International institutions are optimistic about China’s economic development prospects.

  According to the latest data released by the Ministry of Commerce of China, the actual amount of foreign capital used in China in the first month of the year was 127.69 billion yuan, up by 14.5% year-on-year. The scale has steadily increased and the structure has been continuously optimized, which shows that China is still a hot spot for foreign investment. International organizations and foreign-funded enterprises in China have expressed their optimism about China’s economic development prospects, believing that China’s economy will make generate more dynamic and bring more market opportunities and development dividends to the world.

  In January this year, Standard Chartered Bank was granted permission to set up a wholly foreign-owned securities company in China, becoming the third wholly foreign-owned securities company approved after JPMorgan Chase Securities and Goldman Sachs Gaohua Securities. "China unswervingly promotes high-quality development, deepens reform and opening up, and especially continues to promote financial opening up on a higher level, which provides huge development opportunities for foreign financial institutions." Zhang Xiaolei, head of Standard Chartered Bank, said.

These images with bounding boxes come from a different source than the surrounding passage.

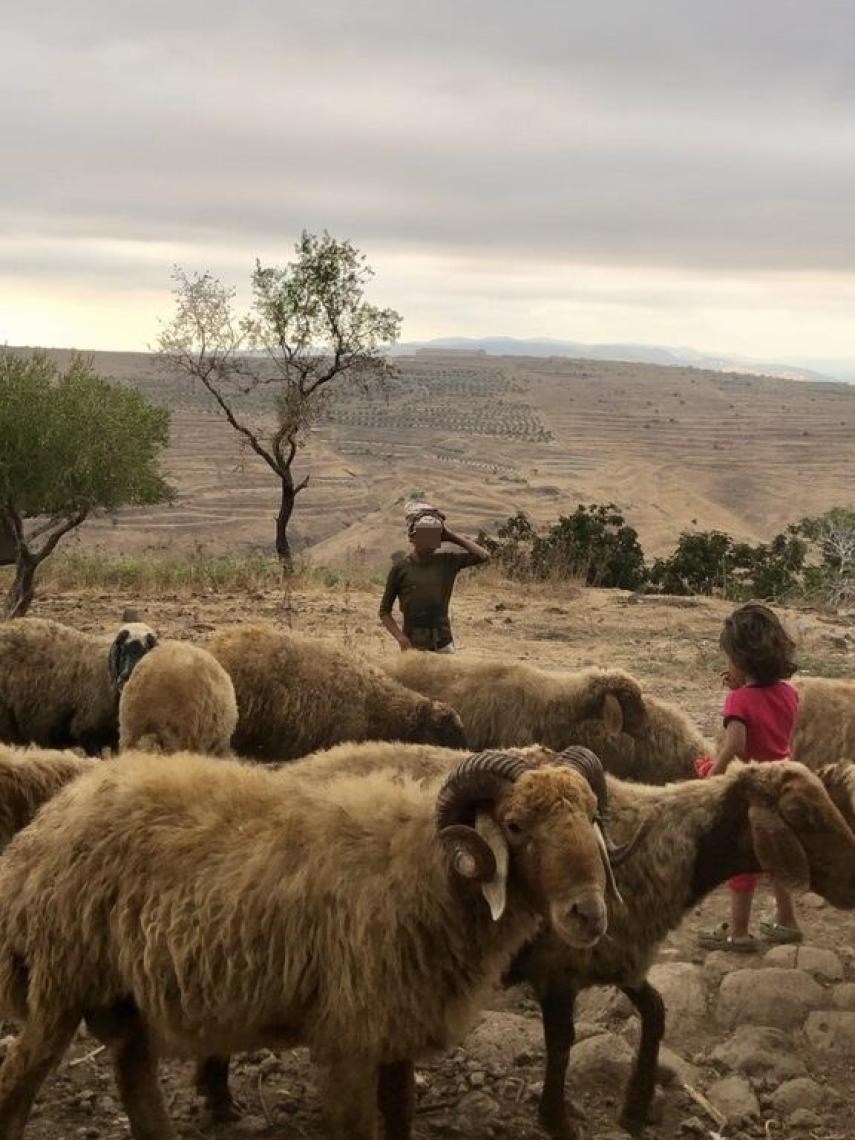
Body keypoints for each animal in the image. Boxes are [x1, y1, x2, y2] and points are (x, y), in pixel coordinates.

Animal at [0, 747, 633, 1140]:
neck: (424, 870)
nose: (588, 913)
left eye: (591, 815)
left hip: (122, 996)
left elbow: (399, 1118)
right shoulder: (347, 1037)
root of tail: (48, 823)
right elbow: (359, 1127)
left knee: (134, 1076)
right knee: (19, 1079)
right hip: (60, 982)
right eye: (516, 824)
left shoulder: (397, 1025)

  Schroeder Fund was recently approved to set up a wholly foreign-owned Public Offering of Fund management company in China, becoming the fifth wholly foreign-owned Public Offering of Fund company in China. Guo Wei, the person in charge of Schroeder’s investment, said: "This cannot be separated from the support of a series of favorable policies of the China government to expand the opening up of the financial industry. We will actively promote the preparatory work. "

  According to the latest annual questionnaire survey of the German Chamber of Commerce in China, half of the enterprises surveyed expressed their willingness to continue to invest in the China market, and nearly 80% of the enterprises surveyed held a positive attitude towards the medium and long-term prospects of the China market, hoping to gain opportunities in the tide of scientific and technological innovation in China.

  "From the extensive growth of scale and speed to the intensive growth of quality and efficiency, and from the drive of factor investment to the drive of innovation, the continuous reform in China will help achieve high-quality development." Kang Zhongzhi, an economist of the International Monetary Fund, said in an interview with this reporter that in recent years, China’s capital market has been more deeply integrated into the global financial market system, and the negative list of foreign investment access has been reduced for several consecutive years. At the same time, China has given full play to the decisive role of the market in resource allocation, continuously strengthened the protection of intellectual property rights and deepened the reform of the household registration system, which has enhanced the vitality of market competition and the mobility of labor. China has achieved tangible results in promoting structural reforms on the supply side, and the economy will further achieve high-quality development in the future.

  On January 8th, China resumed China citizens’ outbound tourism in an orderly manner, and gradually resumed the entry and exit of passengers at land and waterway ports. A number of foreign countries in the Chinese Chamber of Commerce recently said that this move has brought obvious benefits to the regional economy and global trade. The British Chamber of Commerce in China issued a statement saying that as the epidemic prevention and control entered a new stage, the optimism of enterprises continued to rise, and "China has once again become a priority investment destination".

  The report released by the African Development Bank in January believed that after China optimized and adjusted its epidemic prevention policy, Asia, as an important export market in Africa, would achieve steady growth, thus expanding the development space of Africa.

  Park Zhi-shui, chief economist of the Asian Development Bank, said that China’s economic recovery will greatly promote the Asian economy. The sharp rebound in consumer demand in China not only boosted the exports of trading partners to China, but also benefited all value chains connected with China.

  Goldman Sachs Group recently released a report saying that the accelerated recovery of China’s economy will boost global economic growth. "With the improvement of global financial conditions and the increase of international trade, the spillover effect of China’s economic growth will be even greater".